Which all seemed simple enough. But then Glenn moved to California in 2014 and at some point began receiving financial aid from her new state. To qualify for the help, according to Styers, Glenn first had to provide the name of her child’s father. California passed along the information to North Carolina.
What started as a private and deeply personal agreement among friends was about to become a public dispute.
Legal border war
By now, Garrelts was living in Norlina, about an hour north of Durham and just south of the Virginia line.
In March 2019, the Warren County (N.C.) Department of Social Services took Garrelts to court, alleging in a complaint officially filed in Glenn’s behalf that he owed a significant amount of overdue child support — $13,643 in all. According to Styers, Glenn did not initiate the action.
The DSS complaint went before Warren County District Court Judge Adam Keith last July. A legal border war quickly surfaced.
Styers argued that since all the key moments in the case — insemination, conception and birth — had occurred in Virginia, those laws should apply. In Virginia, a sperm donor is not considered a parent unless he is the spouse of the woman being impregnated. Thus, Styers argued, Garrelts did not owe any child support.
Not surprisingly, the attorney for DSS thought differently, saying Keith, as a North Carolina judge, had no obligation to follow Virginia law.
Because the child-support legal action against Garrelts had been launched in North Carolina, that state’s law should decide the case, the DSS attorney argued. And because North Carolina makes no special provisions for sperm donors, Garrelts was indeed the child’s father and should pay up, the attorney said.
“The judge was sympathetic, more than sympathetic,” Styers told the Observer during a Friday phone interview. In the end, however, Keith ruled that N.C. law gave him no alternative: Garrelts’ sperm, Garrelts’ child.
The judge ordered Garrelts to pay the overdue $13,643 plus cover the cost of the child’s medical insurance as well as another $50 a month in new child support.
Last week, a three-judge panel of the N.C. Court of Appeals had its say. In a unanimous opinion authored by Judge Darren Jackson of Wake County, the court ruled that Virginia law would indeed have the final word.
In doing so, the court cited the legal doctrine of lex loci, which gives precedence to the law in place where the deal is signed or the transaction occurs, especially if it involves a pregnancy.
According to Jackson’s opinion, lex loci should apply in cases “affecting the substantial rights of the parties … A law that formally adjudicates a person’s status as a parent (or non-parent) of a child meets this definition, as parenthood is one of the most fundamental protected rights in our entire legal system.”
Artificial insemination precedent
As precedent, Jackson’s opinion cited a 1990 artificial-insemination case that also pitted conflicting state laws against each other. In it, a woman gave birth to a child in Florida after using the sperm of another man beside her husband that she’d received at a pregnancy clinic.

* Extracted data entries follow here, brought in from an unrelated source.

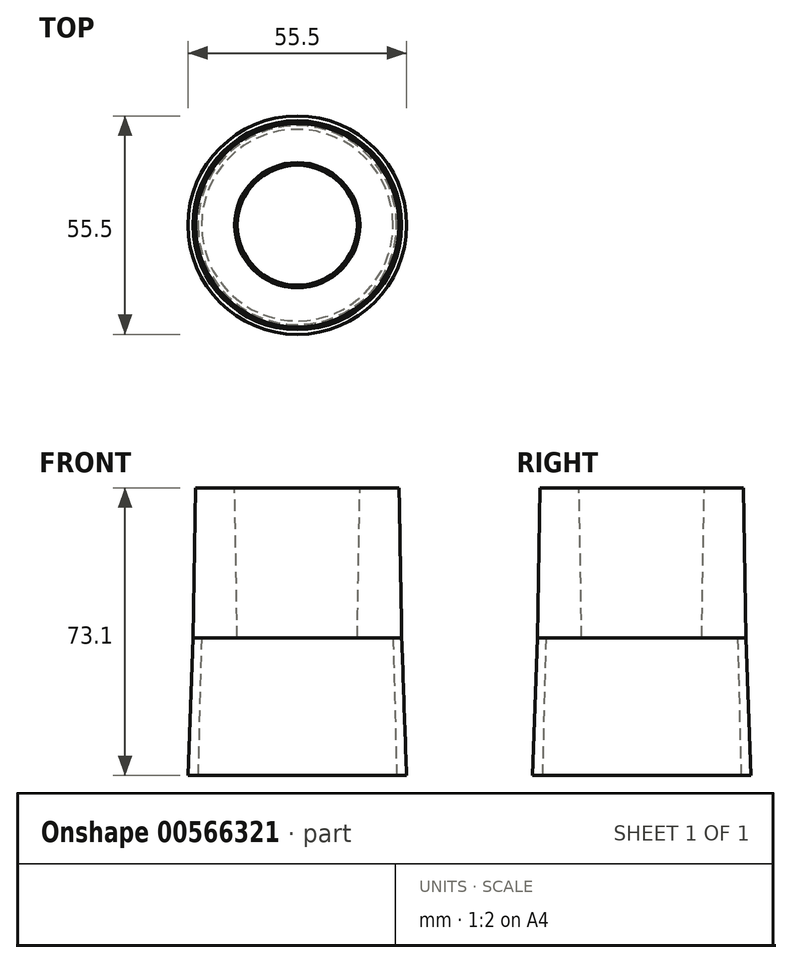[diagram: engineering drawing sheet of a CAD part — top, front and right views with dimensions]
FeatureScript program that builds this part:
annotation { "Feature Type Name" : "Feature", "Feature Type Description" : "" }
export const myFeature = defineFeature(function(context is Context, id is Id, definition is map)
    precondition{}
    {
        {
            var Q0;
            Q0=qCreatedBy(makeId("Top.planeOp"),FACE);
            var sketch = newSketch(context, id + "F0", { "sketchPlane" : qUnion([Q0])});
            skCircle(sketch, "E0", {"center": v(0, 0) * mm, "radius": 27.75 * mm});
            skSolve(sketch);
        }
        {
            var Q0;
            Q0 = qSketchRegion(id + "F0", true);
            extrude(context, id + "F1", {"entities" : qUnion([Q0]), "depth" : 35 * mm, "offsetDistance" : 25.4 * mm, "hasDraft" : true, "draftAngle" : 2 * degree, "draftPullDirection" : true});
        }
        {
            var Q0;
            Q0=makeQuery(id+"F1.opExtrude","CAP_FACE",FACE,{"disambiguationData":[OSD([sQuery(id+"F0.wireOp",EDGE,"E0")])],"isStart":true});
            var sketch = newSketch(context, id + "F2", { "sketchPlane" : qUnion([Q0])});
            skCircle(sketch, "E1", {"center": v(0, 0) * mm, "radius": 25.25 * mm});
            skSolve(sketch);
        }
        {
            var Q0;
            Q0=makeQuery(id+"F2.imprint","IMPRINT",FACE,{"disambiguationData":[TD([[makeQuery(id+"F2.imprint","IMPRINT",EDGE,{"derivedFrom":sQuery(id+"F2.wireOp",EDGE,"E1")}),1.0]])]});
            extrude(context, id + "F3", {"entities" : qUnion([Q0]), "operationType" : NewBodyOperationType.REMOVE, "endBound" : BoundingType.THROUGH_ALL, "oppositeDirection" : true, "depth" : 25.4 * mm, "offsetDistance" : 25.4 * mm, "hasDraft" : true, "draftAngle" : 1.5 * degree, "draftPullDirection" : true});
        }
        {
            var Q0;
            Q0=makeQuery(id+"F1.opExtrude","CAP_FACE",FACE,{"disambiguationData":[OSD([sQuery(id+"F0.wireOp",EDGE,"E0")])],"isStart":false});
            var sketch = newSketch(context, id + "F4", { "sketchPlane" : qUnion([Q0])});
            skCircle(sketch, "E2", {"center": v(0, 0) * mm, "radius": 26.53 * mm});
            skCircle(sketch, "E3", {"center": v(0, 0) * mm, "radius": 15.24 * mm});
            skSolve(sketch);
        }
        {
            var Q0;
            Q0 = qSketchRegion(id + "F4", true);
            extrude(context, id + "F5", {"entities" : qUnion([Q0]), "operationType" : NewBodyOperationType.ADD, "depth" : 38.1 * mm, "offsetDistance" : 25.4 * mm, "hasDraft" : true, "draftAngle" : 1 * degree, "draftPullDirection" : true});
        }
    });
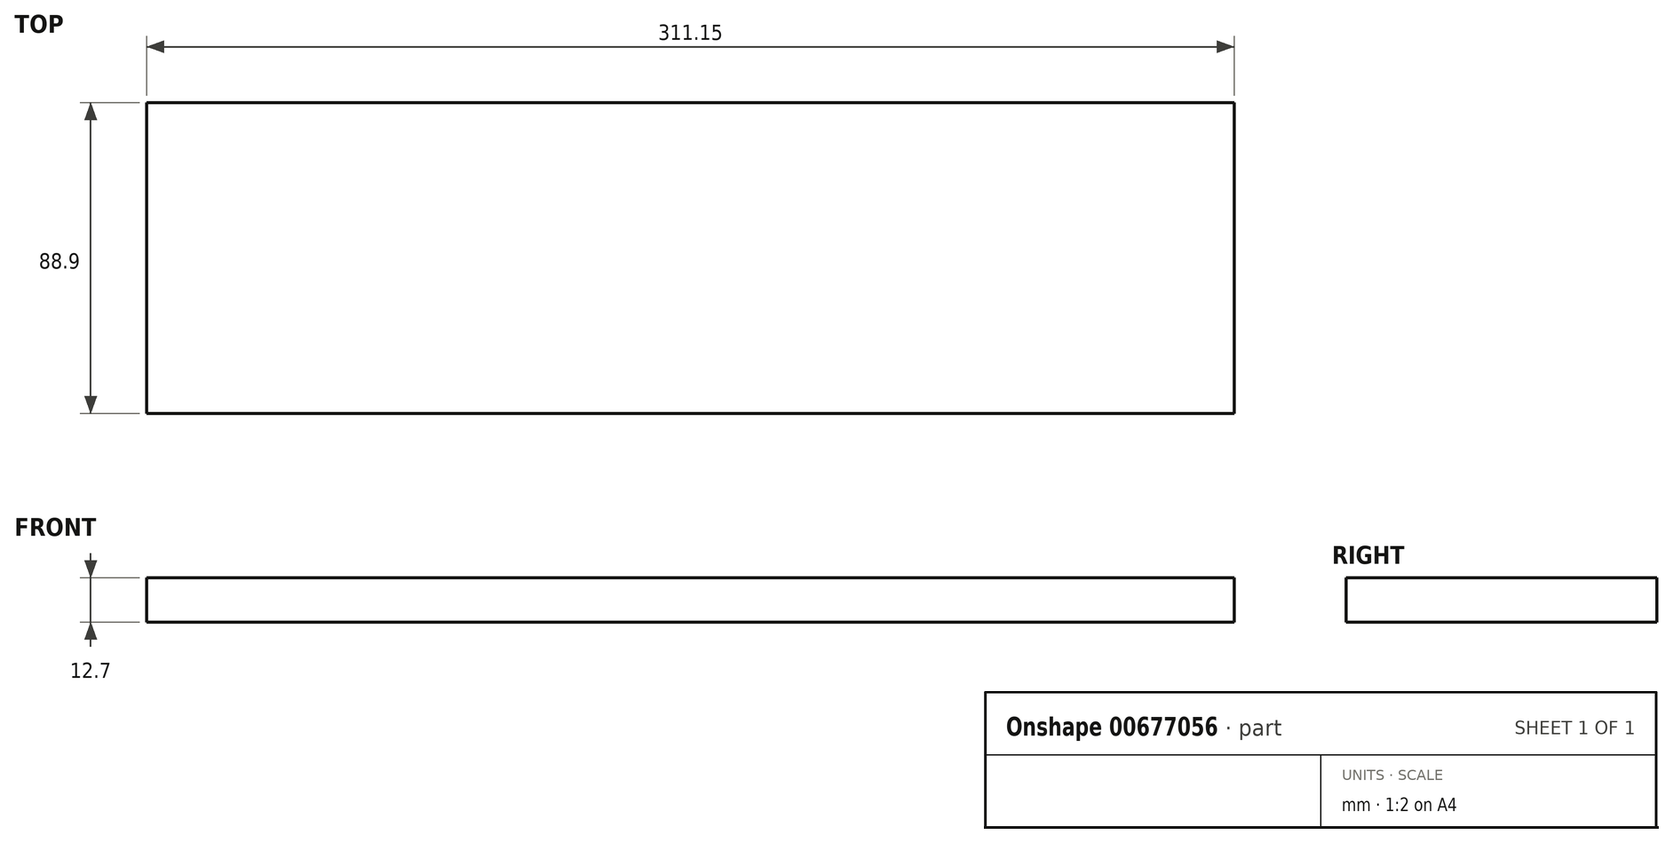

The marriage fell apart after the child was born. The mother moved to Illinois and filed for child support. The husband, who remained in Florida, said he should not have to pay because he never agreed to the insemination procedure in the first place.
The Illinois trial court said the father was liable for the money. But on appeal, that state’s Supreme Court said Florida law, which recognized children born from artificial insemination as legitimate only if both parents agree to the procedure, should have standing because that state had “the more significant relationship to the dispute.”
Jackson said the same principal applied in Garrelts’ case.
“If we were to accept DSS’s arguments — and hold that a paternity action is simply governed by the laws of whichever state the plaintiff chooses to sue in — this would encourage forum-shopping, as a parent seeking a paternity determination could simply travel to whichever state has the most favorable laws.”
The ruling sends the DSS case back to Warren County for a new hearing.
Same N.C. judge. Same N.C. courtroom. But Virginia law will apply.